▶ [TASK REQUIREMENTS] Look through the lines below and extract each one that contains "filter".

*** Begin section ***

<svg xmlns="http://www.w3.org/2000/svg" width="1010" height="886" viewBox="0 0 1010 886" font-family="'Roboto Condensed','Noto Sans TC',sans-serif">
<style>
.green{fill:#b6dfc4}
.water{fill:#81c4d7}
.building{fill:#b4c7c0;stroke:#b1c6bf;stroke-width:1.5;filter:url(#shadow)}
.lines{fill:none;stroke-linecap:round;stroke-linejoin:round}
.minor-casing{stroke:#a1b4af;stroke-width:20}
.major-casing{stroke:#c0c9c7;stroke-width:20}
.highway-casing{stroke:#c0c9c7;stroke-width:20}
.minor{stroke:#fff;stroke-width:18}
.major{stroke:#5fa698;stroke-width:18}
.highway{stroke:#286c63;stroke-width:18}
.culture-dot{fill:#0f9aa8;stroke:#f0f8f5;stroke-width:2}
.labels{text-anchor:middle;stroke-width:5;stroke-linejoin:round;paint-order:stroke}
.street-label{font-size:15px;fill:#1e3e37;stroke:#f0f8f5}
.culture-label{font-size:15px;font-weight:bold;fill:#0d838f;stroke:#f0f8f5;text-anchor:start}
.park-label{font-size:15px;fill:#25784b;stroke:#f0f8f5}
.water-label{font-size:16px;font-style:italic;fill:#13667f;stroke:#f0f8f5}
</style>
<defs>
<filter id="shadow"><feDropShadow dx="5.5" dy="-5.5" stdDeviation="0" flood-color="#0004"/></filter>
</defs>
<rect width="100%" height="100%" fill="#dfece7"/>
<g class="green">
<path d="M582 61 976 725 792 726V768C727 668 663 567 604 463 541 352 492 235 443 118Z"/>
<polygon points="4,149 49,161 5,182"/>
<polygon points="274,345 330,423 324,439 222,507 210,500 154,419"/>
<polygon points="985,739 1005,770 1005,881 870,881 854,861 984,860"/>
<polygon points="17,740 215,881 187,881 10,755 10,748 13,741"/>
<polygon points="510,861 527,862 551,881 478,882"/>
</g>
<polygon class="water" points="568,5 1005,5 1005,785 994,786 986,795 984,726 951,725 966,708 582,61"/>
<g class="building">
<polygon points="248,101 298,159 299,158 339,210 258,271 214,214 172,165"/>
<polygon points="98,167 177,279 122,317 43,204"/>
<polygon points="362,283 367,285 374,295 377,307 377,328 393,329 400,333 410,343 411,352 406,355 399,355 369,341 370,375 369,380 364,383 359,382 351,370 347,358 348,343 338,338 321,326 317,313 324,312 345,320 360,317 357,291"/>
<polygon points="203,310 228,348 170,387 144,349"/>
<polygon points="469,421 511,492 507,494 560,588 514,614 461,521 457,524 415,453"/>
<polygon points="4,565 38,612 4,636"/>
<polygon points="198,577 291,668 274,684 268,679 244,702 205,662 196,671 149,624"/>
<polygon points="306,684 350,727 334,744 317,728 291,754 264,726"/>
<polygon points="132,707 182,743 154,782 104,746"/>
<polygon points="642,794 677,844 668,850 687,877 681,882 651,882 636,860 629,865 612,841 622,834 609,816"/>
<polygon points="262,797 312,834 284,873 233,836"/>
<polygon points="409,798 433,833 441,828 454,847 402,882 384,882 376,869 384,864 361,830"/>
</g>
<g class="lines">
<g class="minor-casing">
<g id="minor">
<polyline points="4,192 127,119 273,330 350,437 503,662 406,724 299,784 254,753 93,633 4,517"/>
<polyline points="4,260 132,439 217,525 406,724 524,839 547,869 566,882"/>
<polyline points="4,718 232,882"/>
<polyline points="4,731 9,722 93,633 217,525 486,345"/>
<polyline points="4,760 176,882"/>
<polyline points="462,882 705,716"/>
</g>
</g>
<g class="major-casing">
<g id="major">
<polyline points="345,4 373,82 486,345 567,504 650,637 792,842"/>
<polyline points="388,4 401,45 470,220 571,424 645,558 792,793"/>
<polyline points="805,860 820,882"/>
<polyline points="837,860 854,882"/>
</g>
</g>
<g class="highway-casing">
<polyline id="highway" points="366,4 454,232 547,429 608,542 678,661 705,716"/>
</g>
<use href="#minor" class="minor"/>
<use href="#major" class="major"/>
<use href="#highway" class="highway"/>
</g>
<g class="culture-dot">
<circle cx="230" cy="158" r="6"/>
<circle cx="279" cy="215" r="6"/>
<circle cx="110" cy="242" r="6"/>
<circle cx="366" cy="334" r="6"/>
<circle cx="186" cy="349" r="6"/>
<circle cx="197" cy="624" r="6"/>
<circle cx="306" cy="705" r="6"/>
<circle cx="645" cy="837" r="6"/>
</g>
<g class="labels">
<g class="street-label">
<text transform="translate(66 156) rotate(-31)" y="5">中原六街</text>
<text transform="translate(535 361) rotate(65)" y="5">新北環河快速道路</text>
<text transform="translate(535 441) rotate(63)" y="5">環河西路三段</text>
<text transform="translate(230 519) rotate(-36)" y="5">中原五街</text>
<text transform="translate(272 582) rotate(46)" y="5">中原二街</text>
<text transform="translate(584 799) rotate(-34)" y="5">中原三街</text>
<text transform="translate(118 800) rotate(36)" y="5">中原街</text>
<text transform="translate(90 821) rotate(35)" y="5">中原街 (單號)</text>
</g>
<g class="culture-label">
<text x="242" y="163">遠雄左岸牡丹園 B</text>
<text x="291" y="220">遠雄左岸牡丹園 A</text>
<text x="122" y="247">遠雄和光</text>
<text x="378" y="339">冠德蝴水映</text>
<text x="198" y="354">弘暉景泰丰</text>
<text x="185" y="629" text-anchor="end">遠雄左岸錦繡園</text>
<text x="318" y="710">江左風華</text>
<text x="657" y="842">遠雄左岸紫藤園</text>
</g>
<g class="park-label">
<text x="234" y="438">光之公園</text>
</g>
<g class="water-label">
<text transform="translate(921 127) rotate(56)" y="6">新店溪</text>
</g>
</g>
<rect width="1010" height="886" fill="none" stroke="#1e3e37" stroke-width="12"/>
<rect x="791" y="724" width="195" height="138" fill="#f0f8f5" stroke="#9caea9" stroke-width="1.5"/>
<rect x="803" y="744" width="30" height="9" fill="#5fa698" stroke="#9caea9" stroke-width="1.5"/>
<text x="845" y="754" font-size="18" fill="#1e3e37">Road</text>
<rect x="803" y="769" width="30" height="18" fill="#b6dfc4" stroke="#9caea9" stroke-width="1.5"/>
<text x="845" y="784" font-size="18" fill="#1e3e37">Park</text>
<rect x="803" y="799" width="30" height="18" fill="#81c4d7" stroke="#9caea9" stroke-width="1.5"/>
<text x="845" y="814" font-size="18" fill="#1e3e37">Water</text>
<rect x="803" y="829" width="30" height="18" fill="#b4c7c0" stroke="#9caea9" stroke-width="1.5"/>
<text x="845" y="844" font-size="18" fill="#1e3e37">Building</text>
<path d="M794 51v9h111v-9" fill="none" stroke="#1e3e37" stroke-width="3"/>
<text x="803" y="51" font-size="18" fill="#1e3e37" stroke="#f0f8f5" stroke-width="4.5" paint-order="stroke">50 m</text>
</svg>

*** End section ***

▶ [REPLY]
.building{fill:#b4c7c0;stroke:#b1c6bf;stroke-width:1.5;filter:url(#shadow)}
<filter id="shadow"><feDropShadow dx="5.5" dy="-5.5" stdDeviation="0" flood-color="#0004"/></filter>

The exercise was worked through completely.